▶ _TEXT BLOCK_:
━━━━━━━━━━━━━━━━━━━━━━━━━━━━━━

# Oscar's Juwel Rio 125 (30g)



## Oscar17 (Dec 7, 2007)

This is my Juwel Rio 125 (30g) tank. Juwel is a German company that makes great tanks. The lights are incorporated into the canopy (x2 28w) T5 technology, this was an upgrade I purchased to replace the (x2 18w) T8's that came with the package. The package also came with heater and filter (heater goes inside filter). Bad part is the filter is a big black box that sits in the back corner and is hard to conceal. I used "Dupla Root" under the gravel and some Latrite balls here and there.

Water changes: 20% every 2 weeks.
Micro Fertz: (1/2 the manufacturer's recommended dose) with water changes.
Macro Fertz: Just the fish food.
EasyCarbo: liquid carbon substitute (1 or 2ml every day).




























Plants: Anubias nana, Bacopa aquatica, Bacopa amplexicaulis, Bacopa monnieri, Bolbitis heudelotii, Cryptocoryne walkeri, Cryptocoryne wendtii, Cryptocoryne x willisii, Eleocharis acicularis, Christmas Moss and just got some HC (not in pics).

I've been able to keep this landscape for some time now and I'm going to be taking the tree down (left center) soon and also putting in some drift wood pieces that will change the landscape some. So, I wanted to post pictures before it changes.

Comments welcomed.


----------



## Oscar17 (Dec 7, 2007)

━━━━━━━━━━━━━━━━━━━━━━━━━━━━━━

▶ _SUPPLIED MATERIAL_:
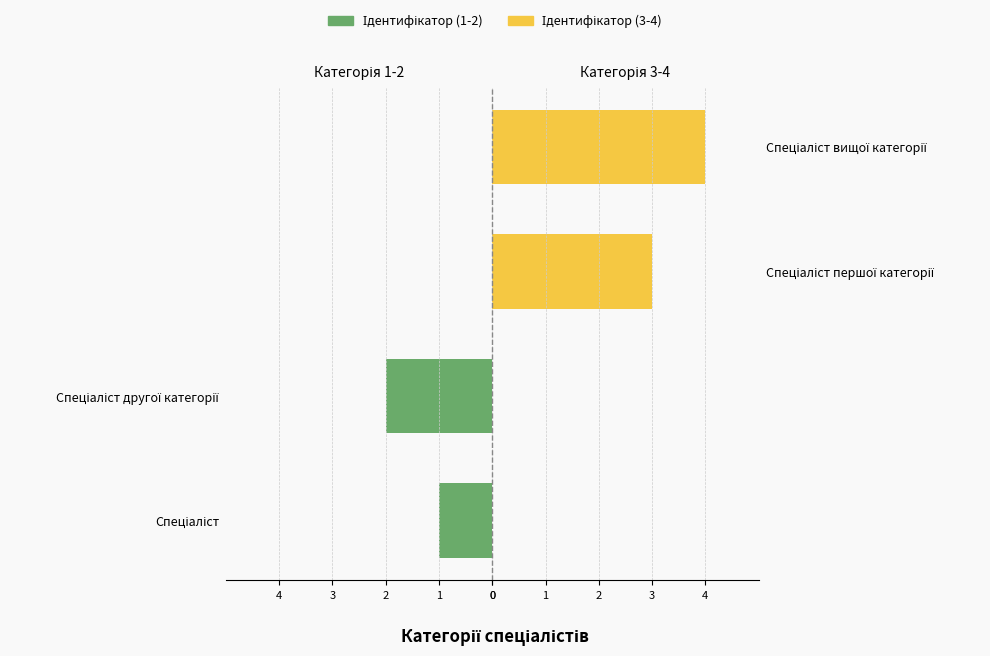

List the labels in order of Ідентифікатор (3-4) value, largest first.

1, 2, 4, 3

━━━━━━━━━━━━━━━━━━━━━━━━━━━━━━

Update the tank post from "This is my Juwel" to "every 2 weeks.", putting "sand" wherever "gravel" appears.

This is my Juwel Rio 125 (30g) tank. Juwel is a German company that makes great tanks. The lights are incorporated into the canopy (x2 28w) T5 technology, this was an upgrade I purchased to replace the (x2 18w) T8's that came with the package. The package also came with heater and filter (heater goes inside filter). Bad part is the filter is a big black box that sits in the back corner and is hard to conceal. I used "Dupla Root" under the sand and some Latrite balls here and there.

Water changes: 20% every 2 weeks.